» **Exercise directions**
Leaving the images out, output each entry below exactly.

──────── Study material ────────

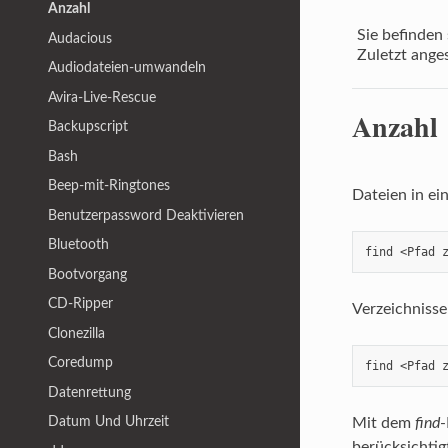
Anzahl
Sie befinden 
Audacious
Zuletzt ange
Audiodateien-umwandeln
Avira-Live-Rescue
Anzahl
Backupscript
Bash
Beep-mit-Ringtones
Dateien in ei
Benutzerpassword Deaktivieren
Bluetooth
find <Pfad 
Bootvorgang
CD-Ripper
Verzeichnisse
Clonezilla
Coredump
find <Pfad 
Datenrettung
Datum Und Uhrzeit
Mit dem
find
berücksichtig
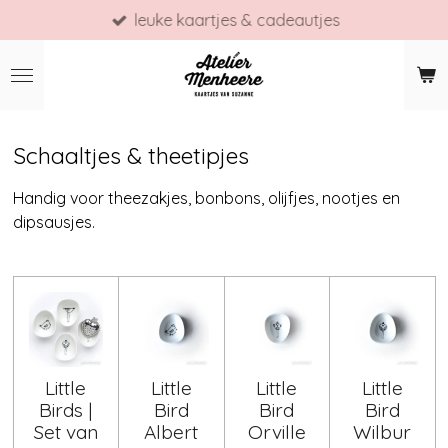
leuke kaartjes & cadeautjes
Ga
direct
naar
de
hoofdinhoud
Schaaltjes & theetipjes
Handig voor theezakjes, bonbons, olijfjes, nootjes en
dipsausjes.
Little
Little
Little
Little
Birds |
Bird
Bird
Bird
Set van
Albert
Orville
Wilbur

────────

» **Output below**
Anzahl
Sie befinden 
Audacious
Zuletzt ange
Audiodateien-umwandeln
Avira-Live-Rescue
Anzahl
Backupscript
Bash
Beep-mit-Ringtones
Dateien in ei
Benutzerpassword Deaktivieren
Bluetooth
find <Pfad 
Bootvorgang
CD-Ripper
Verzeichnisse
Clonezilla
Coredump
find <Pfad 
Datenrettung
Datum Und Uhrzeit
Mit dem
find
berücksichtig
leuke kaartjes & cadeautjes
Ga
direct
naar
de
hoofdinhoud
Schaaltjes & theetipjes
Handig voor theezakjes, bonbons, olijfjes, nootjes en
dipsausjes.
Little
Little
Little
Little
Birds |
Bird
Bird
Bird
Set van
Albert
Orville
Wilbur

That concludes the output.